Treasury yield spike inflicts pain on borrowers
- Matt Phillips, author of Axios Markets


Yields on U.S. government bonds — known as Treasuries — rocketed in recent days, as Friday's inflation report convinced many that a combination of persistently high inflation and aggressive Federal Reserve interest hikes, is on the way.
Driving the news: The yield on the 10-year Treasury note surged to nearly 3.50% in recent days, a level not seen since 2011.
Why it matters: The yield on the benchmark 10-year note is the most important number in financial markets, and arguably the world.

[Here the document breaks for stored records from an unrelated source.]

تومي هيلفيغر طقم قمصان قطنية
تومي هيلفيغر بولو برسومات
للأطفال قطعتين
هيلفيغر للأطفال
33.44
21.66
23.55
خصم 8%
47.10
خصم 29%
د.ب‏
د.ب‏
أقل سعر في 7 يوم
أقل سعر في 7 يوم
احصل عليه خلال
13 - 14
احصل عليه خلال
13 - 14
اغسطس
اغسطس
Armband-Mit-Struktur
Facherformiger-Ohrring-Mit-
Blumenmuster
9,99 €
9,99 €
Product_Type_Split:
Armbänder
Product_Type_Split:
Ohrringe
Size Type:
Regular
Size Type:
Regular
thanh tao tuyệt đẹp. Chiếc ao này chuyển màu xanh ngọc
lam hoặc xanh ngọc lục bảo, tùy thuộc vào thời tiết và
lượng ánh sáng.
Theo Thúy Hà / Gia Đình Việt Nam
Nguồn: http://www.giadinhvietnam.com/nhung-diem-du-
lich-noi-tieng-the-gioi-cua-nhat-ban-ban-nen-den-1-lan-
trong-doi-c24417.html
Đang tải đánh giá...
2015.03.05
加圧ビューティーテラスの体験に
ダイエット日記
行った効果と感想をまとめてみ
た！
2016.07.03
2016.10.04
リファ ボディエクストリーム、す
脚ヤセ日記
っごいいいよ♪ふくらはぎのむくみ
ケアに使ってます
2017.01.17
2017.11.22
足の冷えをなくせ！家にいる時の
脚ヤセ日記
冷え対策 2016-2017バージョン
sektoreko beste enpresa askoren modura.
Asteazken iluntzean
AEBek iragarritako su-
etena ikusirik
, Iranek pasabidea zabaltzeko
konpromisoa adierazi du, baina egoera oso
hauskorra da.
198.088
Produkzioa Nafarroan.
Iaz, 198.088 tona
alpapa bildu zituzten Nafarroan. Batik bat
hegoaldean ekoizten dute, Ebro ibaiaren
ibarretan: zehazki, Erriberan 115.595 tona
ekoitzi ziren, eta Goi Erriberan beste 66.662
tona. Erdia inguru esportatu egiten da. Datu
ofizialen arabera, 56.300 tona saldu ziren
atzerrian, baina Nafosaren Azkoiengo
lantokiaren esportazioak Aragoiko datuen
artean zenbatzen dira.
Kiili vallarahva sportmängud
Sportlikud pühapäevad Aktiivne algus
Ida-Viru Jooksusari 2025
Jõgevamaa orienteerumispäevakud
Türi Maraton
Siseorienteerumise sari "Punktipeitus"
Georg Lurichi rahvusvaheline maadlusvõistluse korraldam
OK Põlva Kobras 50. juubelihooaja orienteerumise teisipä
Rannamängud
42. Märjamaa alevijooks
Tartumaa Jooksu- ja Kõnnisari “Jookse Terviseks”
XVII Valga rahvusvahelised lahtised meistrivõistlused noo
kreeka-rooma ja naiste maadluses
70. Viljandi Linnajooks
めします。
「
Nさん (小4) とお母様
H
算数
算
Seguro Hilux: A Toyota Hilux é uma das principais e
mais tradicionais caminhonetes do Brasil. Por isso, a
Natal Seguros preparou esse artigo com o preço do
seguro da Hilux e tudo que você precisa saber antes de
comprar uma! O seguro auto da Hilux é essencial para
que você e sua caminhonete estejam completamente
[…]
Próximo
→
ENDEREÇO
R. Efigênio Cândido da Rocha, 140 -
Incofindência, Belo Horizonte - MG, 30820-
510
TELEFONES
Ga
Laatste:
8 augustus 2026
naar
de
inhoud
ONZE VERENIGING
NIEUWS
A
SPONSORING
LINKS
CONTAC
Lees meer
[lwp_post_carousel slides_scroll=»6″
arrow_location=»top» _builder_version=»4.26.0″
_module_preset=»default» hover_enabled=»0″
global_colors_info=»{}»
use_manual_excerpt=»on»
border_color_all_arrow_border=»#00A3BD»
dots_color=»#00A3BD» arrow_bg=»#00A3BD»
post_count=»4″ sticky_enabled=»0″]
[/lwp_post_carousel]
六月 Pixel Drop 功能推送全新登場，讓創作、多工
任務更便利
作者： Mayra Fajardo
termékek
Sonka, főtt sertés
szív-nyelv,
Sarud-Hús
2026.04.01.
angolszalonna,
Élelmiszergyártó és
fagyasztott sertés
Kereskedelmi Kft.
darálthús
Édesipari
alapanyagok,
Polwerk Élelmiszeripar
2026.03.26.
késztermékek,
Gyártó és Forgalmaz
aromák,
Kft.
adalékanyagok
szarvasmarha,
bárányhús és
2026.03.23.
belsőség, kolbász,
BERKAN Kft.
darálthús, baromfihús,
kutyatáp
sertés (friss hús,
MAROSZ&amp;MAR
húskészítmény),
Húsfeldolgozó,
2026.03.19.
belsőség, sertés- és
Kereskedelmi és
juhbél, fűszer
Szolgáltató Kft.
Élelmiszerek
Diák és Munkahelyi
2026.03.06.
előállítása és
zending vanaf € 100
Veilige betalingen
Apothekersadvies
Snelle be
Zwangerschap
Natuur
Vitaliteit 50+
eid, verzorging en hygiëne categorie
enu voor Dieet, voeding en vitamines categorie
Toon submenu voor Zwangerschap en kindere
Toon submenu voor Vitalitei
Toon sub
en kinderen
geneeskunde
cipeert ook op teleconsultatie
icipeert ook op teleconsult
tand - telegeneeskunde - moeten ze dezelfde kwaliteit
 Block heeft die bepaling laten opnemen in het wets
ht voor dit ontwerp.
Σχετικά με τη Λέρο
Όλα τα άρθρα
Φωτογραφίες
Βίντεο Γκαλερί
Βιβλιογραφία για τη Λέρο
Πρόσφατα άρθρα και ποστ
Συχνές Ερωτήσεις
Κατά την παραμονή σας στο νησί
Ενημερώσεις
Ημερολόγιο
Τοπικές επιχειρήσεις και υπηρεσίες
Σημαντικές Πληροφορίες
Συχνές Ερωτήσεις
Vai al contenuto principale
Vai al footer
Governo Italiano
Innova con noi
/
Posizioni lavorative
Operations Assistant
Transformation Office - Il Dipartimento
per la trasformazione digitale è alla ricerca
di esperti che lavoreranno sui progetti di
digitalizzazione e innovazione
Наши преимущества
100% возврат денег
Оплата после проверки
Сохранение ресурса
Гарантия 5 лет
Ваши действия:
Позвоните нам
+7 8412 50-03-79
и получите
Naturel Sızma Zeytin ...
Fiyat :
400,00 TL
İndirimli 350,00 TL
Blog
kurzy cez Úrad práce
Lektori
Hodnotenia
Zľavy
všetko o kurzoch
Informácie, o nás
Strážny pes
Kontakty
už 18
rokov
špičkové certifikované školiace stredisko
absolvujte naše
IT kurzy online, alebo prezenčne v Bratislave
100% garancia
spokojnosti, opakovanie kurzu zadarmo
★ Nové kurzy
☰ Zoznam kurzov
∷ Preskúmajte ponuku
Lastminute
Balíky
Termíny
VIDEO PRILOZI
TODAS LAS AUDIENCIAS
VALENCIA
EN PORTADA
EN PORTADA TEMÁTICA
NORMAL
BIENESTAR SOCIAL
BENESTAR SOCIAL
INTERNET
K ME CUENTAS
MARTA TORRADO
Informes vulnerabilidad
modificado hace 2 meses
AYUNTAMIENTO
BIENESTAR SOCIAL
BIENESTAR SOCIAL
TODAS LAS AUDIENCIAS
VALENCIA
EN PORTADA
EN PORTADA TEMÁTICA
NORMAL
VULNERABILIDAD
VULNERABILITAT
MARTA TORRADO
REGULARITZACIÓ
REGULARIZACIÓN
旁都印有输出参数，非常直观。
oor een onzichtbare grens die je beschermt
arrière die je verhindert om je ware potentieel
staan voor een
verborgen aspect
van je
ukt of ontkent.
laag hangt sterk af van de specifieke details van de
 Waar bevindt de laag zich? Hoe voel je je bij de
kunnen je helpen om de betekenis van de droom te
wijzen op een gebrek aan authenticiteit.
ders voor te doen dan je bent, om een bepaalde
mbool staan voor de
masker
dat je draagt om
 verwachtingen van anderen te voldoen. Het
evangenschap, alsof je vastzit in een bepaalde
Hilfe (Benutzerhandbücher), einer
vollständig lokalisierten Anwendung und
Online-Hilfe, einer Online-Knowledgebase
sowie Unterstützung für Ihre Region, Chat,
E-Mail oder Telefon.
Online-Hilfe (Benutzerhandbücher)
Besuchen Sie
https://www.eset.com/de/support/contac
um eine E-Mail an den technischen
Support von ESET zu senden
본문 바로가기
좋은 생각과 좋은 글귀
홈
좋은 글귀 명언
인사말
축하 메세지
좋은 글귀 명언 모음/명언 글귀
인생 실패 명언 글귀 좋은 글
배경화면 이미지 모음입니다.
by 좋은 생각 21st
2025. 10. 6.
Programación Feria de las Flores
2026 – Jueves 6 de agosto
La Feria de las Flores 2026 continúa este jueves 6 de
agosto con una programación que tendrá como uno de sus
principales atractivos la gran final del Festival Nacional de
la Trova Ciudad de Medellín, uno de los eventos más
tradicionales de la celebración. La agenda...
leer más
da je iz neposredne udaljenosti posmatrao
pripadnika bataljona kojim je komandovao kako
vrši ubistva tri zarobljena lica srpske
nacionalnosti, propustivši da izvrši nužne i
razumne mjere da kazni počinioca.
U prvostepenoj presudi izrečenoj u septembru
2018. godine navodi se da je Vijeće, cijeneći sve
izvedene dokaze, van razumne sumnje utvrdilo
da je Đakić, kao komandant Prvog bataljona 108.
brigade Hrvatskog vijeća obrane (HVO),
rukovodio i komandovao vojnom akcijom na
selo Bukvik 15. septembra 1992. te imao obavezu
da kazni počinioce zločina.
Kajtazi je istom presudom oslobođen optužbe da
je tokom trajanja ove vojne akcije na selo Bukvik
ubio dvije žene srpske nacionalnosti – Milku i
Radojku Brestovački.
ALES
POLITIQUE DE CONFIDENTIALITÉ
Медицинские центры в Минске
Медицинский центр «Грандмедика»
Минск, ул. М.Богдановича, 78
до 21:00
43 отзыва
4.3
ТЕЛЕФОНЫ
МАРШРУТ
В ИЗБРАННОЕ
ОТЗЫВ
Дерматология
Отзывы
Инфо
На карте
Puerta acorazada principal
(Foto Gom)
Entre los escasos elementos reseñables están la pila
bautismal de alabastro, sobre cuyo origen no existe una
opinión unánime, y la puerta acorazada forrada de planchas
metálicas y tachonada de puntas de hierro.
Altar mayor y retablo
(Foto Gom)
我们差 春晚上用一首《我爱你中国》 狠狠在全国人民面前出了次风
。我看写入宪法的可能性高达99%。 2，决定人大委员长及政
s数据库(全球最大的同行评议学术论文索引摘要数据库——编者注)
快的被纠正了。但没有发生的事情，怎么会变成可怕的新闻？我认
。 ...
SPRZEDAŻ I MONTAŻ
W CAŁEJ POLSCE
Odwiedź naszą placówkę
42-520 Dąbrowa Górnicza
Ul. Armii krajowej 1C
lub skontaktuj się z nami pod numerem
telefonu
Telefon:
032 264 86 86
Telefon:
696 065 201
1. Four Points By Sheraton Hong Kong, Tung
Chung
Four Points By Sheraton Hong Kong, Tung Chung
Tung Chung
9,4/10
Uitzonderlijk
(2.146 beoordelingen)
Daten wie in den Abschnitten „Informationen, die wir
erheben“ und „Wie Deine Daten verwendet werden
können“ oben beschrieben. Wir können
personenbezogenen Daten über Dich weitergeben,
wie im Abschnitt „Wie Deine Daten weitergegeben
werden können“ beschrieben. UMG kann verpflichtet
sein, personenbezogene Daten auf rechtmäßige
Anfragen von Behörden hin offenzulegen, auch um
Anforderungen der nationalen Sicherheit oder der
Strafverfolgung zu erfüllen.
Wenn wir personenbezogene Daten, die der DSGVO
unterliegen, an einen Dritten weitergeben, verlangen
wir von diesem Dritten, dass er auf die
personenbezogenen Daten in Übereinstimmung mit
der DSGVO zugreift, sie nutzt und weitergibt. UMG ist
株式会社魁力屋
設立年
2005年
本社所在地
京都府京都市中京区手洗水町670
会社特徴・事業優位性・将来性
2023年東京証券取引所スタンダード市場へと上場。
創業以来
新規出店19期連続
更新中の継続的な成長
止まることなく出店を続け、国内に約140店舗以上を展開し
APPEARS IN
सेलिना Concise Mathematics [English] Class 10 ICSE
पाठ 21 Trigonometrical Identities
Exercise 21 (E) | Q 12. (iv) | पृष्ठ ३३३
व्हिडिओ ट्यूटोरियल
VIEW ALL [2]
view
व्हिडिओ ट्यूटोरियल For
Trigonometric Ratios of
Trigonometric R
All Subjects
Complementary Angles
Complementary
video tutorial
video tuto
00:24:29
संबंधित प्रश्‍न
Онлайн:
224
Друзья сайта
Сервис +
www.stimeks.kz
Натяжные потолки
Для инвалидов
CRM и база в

- It's the foundation that investors worldwide use to build the models that determine the interest rates that borrowers — from home buyers locking in a mortgage to Fortune 500 companies placing multibillion-dollar bond deals — should pay.
- That means it's a quick-and-dirty way to assess the cost of borrowing in an economy.
When Treasury yields rise, almost everybody else pays more — sometimes a lot more.
- One example: Rates on 30-year fixed-rate mortgages surged to over 6% on Tuesday — from 3.16% six months ago — worsening an already dismal affordability picture for would-be homebuyers.
The bottom line: Add this to the growing list of ominous signs for the U.S. economy ... The Fed's trying to slow things down, without tipping the economy into an outright recession — but that's looking like a tougher path to walk lately.